Here the best solution for Angolans is Revolution to replace the government with a popular nationalist. As we know in Africa, as well as many other places, a popular leader- one who retains the wealth in commonwealth- is usually toppled in favor of a more pliant autocrat; in short, the sort of government that Angola has now.
A second thought which occured to me- one that might be brokered at the UN- is to create a Trust for infrastructure development. Here the proceeds from mineral and forestation extraction would be helf by a third party administrator who would disburse monies for development projects within Angola.
No doubt that this type of arrangement would end rampant corruption...but as you have shown us in your reports on BH, success can be measured in the reduction of corruption.
A third possiblility comes directly from a law school course in Remedies: A constructive trust. When it can be shown that monies held by an individual can be fairly traced to wrongdoing, a court may place a lis pendens on the account to protect dissapation of the funds until a hearing on the merits is concluded. A good venue is the ICC.
International treaties codifying my points two and three would blunt the necessity of my first point which, at present, seems like the best short term option.
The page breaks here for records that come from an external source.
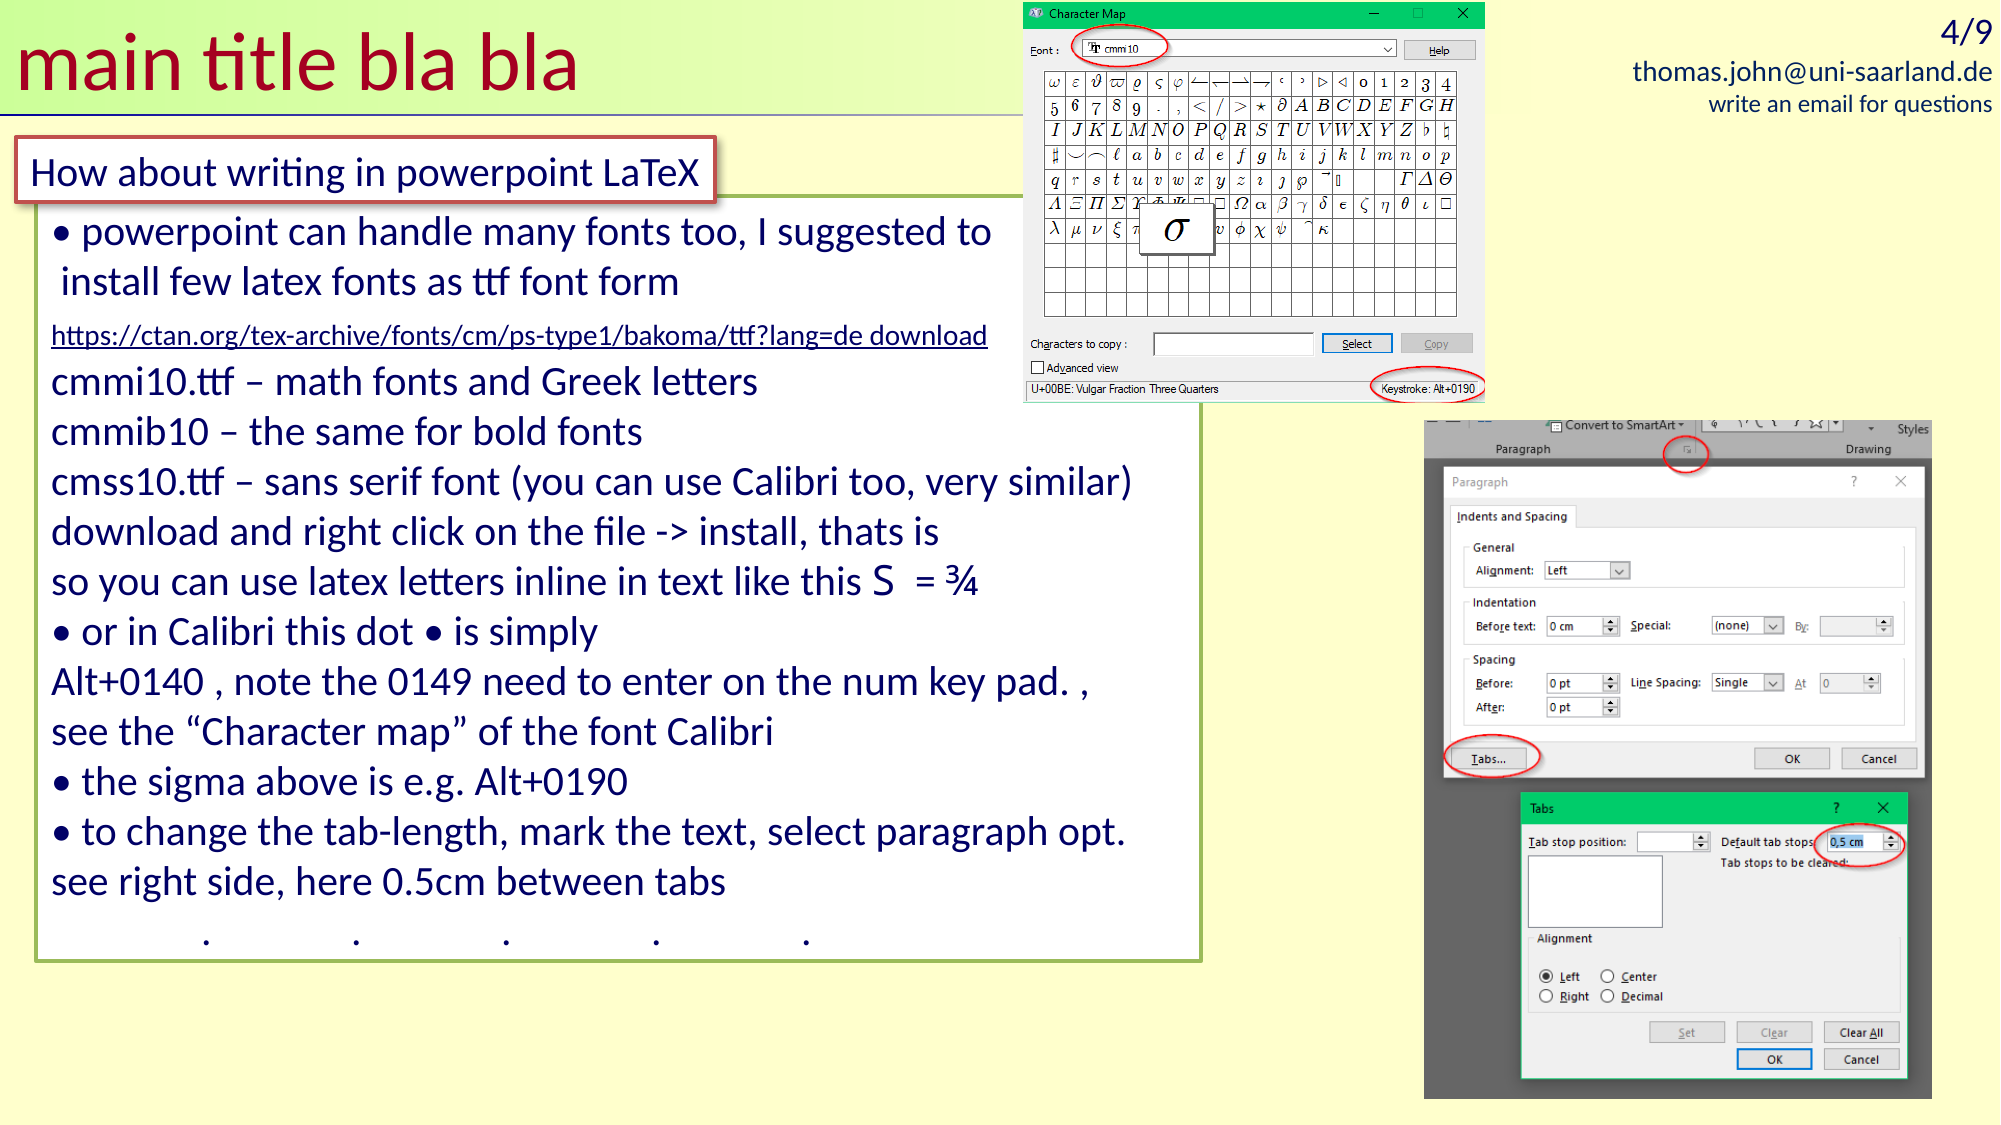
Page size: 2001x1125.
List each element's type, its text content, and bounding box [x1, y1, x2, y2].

text_box • powerpoint can handle many fonts too, I suggested to install few latex fonts as ttf font form https://ctan.org/tex-archive/fonts/cm/ps-type1/bakoma/ttf?lang=de download cmmi10.ttf – math fonts and Greek letters cmmib10 – the same for bold fonts cmss10.ttf – sans serif font (you can use Calibri too, very similar) download and right click on the file -> install, thats is so you can use latex letters inline in text like this S = ¾ • or in Calibri this dot • is simply Alt+0140 , note the 0149 need to enter on the num key pad. , see the “Character map” of the font Calibri • the sigma above is e.g. Alt+0190 • to change the tab-length, mark the text, select paragraph opt. see right side, here 0.5cm between tabs . . . . . [34, 194, 1203, 963]
title main title bla bla [0, 0, 1544, 114]
picture [1023, 2, 1485, 404]
picture [1424, 420, 1932, 1099]
text_box How about writing in powerpoint LaTeX [14, 135, 717, 204]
Posted by: pablo | July 27, 2010 at 12:22 PM
Again, Angola is doing better than most in Africa since the end of the civil war. They have been growing in excess of 10% a year (2nd in Africa) since 2001 and are one of only 3 countries on the continent that have made considerable gains in poverty aleviation. Their overall development indicators have increased faster than most as well. Going from 161 to 143 is in 3 years is nothing to sneeze at.
Posted by: av2ts | July 29, 2010 at 12:46 PM
As usual, offered up without proof.
The same government has been in power for some 31 years and poverty has been steady, including th post war years.
You're embarrassing yourself here, Matt. You're a rank apologist and nothing more.